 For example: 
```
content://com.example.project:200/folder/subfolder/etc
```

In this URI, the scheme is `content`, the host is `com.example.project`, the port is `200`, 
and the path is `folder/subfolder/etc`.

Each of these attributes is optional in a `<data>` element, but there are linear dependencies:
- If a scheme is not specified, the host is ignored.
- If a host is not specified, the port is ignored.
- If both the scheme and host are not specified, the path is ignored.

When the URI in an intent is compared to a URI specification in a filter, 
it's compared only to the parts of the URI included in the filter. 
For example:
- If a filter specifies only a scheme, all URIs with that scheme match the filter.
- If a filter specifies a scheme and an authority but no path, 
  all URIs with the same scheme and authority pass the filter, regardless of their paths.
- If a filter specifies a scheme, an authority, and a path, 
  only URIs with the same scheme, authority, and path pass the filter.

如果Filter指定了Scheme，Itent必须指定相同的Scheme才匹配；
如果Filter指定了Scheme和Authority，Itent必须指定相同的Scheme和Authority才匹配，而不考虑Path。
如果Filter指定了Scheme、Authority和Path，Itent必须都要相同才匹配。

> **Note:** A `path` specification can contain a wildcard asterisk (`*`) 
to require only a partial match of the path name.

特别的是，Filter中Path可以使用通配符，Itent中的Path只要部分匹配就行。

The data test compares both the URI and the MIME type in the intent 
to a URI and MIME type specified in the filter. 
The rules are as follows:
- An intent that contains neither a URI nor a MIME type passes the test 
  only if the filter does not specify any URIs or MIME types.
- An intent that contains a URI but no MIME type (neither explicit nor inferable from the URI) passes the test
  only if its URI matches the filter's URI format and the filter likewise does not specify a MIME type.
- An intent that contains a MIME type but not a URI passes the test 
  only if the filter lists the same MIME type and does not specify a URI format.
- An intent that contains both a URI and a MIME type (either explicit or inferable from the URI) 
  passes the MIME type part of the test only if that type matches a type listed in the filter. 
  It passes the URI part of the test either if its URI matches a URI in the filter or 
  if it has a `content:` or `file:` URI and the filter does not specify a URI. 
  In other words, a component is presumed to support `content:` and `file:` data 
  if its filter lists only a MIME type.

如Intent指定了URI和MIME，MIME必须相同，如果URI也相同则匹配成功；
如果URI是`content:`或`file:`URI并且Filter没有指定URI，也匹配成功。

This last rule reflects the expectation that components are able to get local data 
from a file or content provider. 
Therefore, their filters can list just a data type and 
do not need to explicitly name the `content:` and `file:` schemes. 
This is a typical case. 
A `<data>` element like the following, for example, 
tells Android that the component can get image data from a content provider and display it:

▸ Instructions for the task
Once you reach the line with "- If a filter specifies only" in the data above, copy it and every line after it exactly, up to and including the line with "特别的是，Filter中Pa".

▸ Exercise solution
- If a filter specifies only a scheme, all URIs with that scheme match the filter.
- If a filter specifies a scheme and an authority but no path, 
  all URIs with the same scheme and authority pass the filter, regardless of their paths.
- If a filter specifies a scheme, an authority, and a path, 
  only URIs with the same scheme, authority, and path pass the filter.

如果Filter指定了Scheme，Itent必须指定相同的Scheme才匹配；
如果Filter指定了Scheme和Authority，Itent必须指定相同的Scheme和Authority才匹配，而不考虑Path。
如果Filter指定了Scheme、Authority和Path，Itent必须都要相同才匹配。

> **Note:** A `path` specification can contain a wildcard asterisk (`*`) 
to require only a partial match of the path name.

特别的是，Filter中Path可以使用通配符，Itent中的Path只要部分匹配就行。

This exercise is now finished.